Twenty-five other groups have asked Wycliffe Associates to facilitate the MAST strategy for their languages, and Wycliffe Associates has made plans to begin additional translations in 2015 using the MAST program.
About Wycliffe Associates
Organized in 1967 by friends of Bible translators, Wycliffe Associates (empowers national Bible translators to provide God’s Word in their own language; partners with the local church to direct and guard translation work, harnessing their passion and desire for God’s Word; and engages people from all around the world to provide resources, technology, training, and support for Bible translation.
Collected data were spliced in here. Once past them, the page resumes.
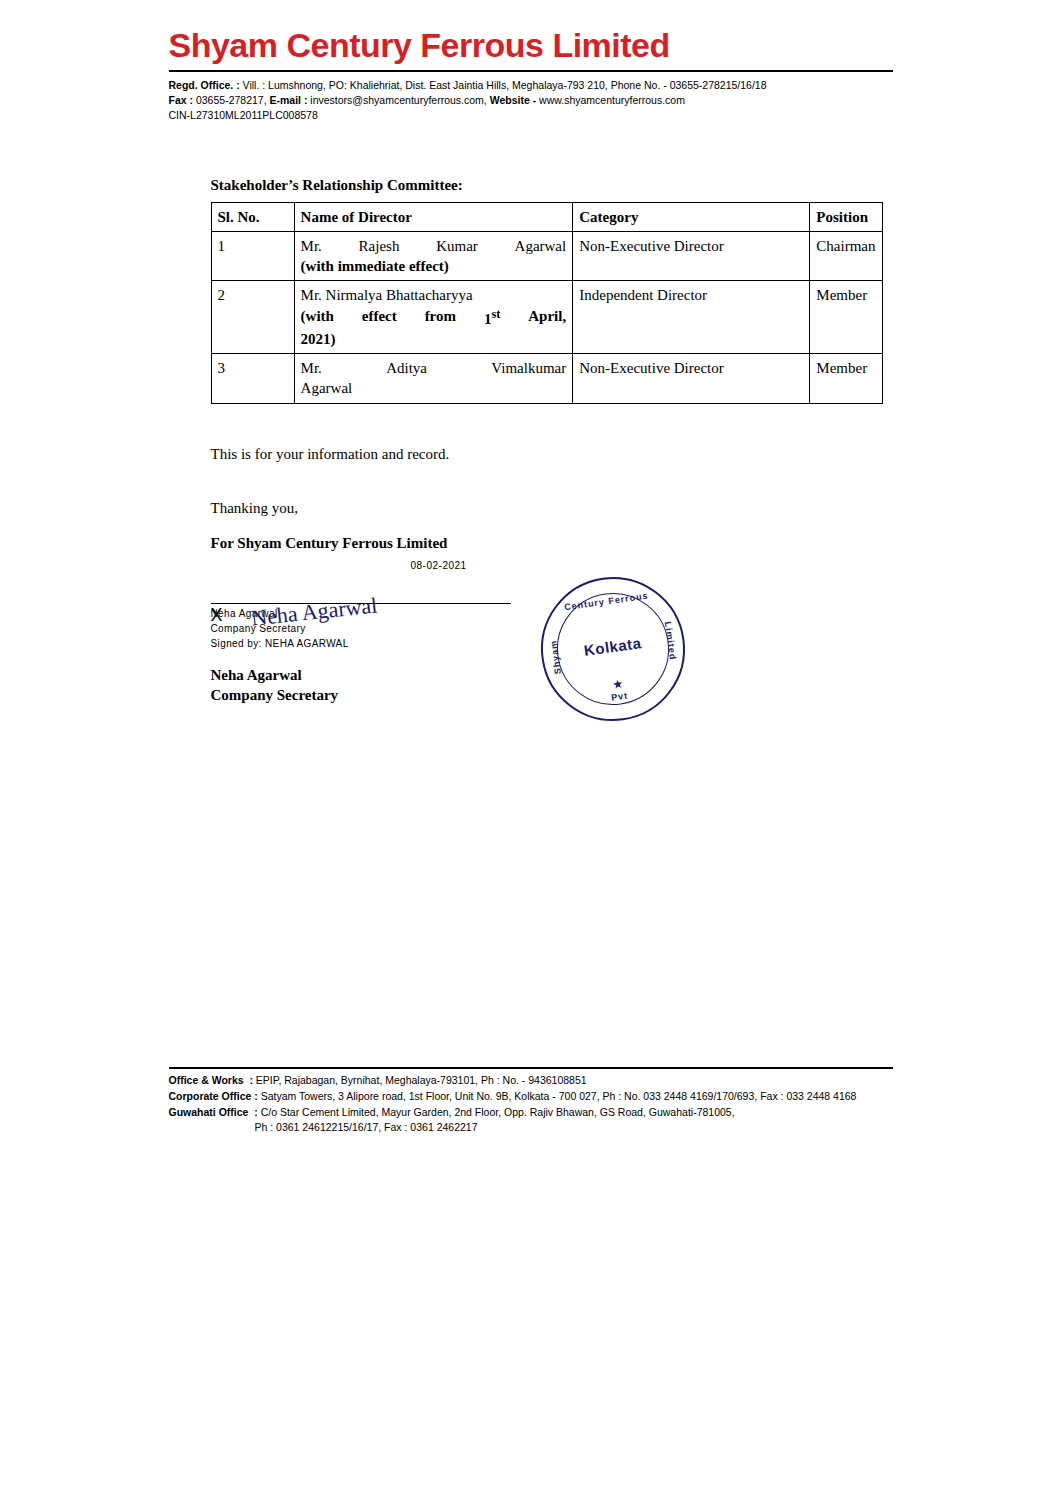Shyam Century Ferrous Limited
Regd. Office. : Vill. : Lumshnong, PO: Khaliehriat, Dist. East Jaintia Hills, Meghalaya-793 210, Phone No. - 03655-278215/16/18
Fax : 03655-278217, E-mail : investors@shyamcenturyferrous.com, Website - www.shyamcenturyferrous.com
CIN-L27310ML2011PLC008578
Stakeholder’s Relationship Committee:
| Sl. No. | Name of Director | Category | Position |
| --- | --- | --- | --- |
| 1 | Mr. Rajesh Kumar Agarwal (with immediate effect) | Non-Executive Director | Chairman |
| 2 | Mr. Nirmalya Bhattacharyya (with effect from 1 st April, 2021) | Independent Director | Member |
| 3 | Mr. Aditya Vimalkumar Agarwal | Non-Executive Director | Member |
This is for your information and record.
Thanking you,
For Shyam Century Ferrous Limited
08-02-2021
X Neha Agarwal
Neha Agarwal
Company Secretary
Signed by: NEHA AGARWAL
Century Ferrous
Shyam
Limited
Kolkata
★
Pvt
Neha Agarwal
Company Secretary
Office & Works : EPIP, Rajabagan, Byrnihat, Meghalaya-793101, Ph : No. - 9436108851
Corporate Office : Satyam Towers, 3 Alipore road, 1st Floor, Unit No. 9B, Kolkata - 700 027, Ph : No. 033 2448 4169/170/693, Fax : 033 2448 4168
Guwahati Office : C/o Star Cement Limited, Mayur Garden, 2nd Floor, Opp. Rajiv Bhawan, GS Road, Guwahati-781005,
Ph : 0361 24612215/16/17, Fax : 0361 2462217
Because millions of people around the world still wait to read the Scriptures in the language of their heart, Wycliffe Associates is working as quickly as it can to see every verse of God’s Word translated into every tongue to speak to every heart. Last year, 2,544 Wycliffe Associates team members worked to speed Bible translations in 66 different countries.
Their History...Their Heart
In 1967, three people deeply concerned about the future of Bible translation—Bill Butler, Dale Kietzman, and Rudy Renfer—realized that translators were spending an increasing amount of their time in non-translation tasks. Building and maintaining facilities, doing office work and accounting, vehicle maintenance, and a myriad of other practical tasks were absorbing more and more of their time. They saw that laypeople with a heart for service and a wide variety of skills could accelerate Bible translation by freeing up thousands of hours of translation time each year.
These three men also knew that volunteering in the mission field would increase Christians’ awareness of opportunities to fulfill the Great Commission by translating every verse of God’s Word into every tongue to change every heart in the world.
And they also knew hundreds of millions were still waiting for God’s Word in their heart language. They had to give these people access to the truth of the gospel—so they could know the God who loves them and desires a relationship with them.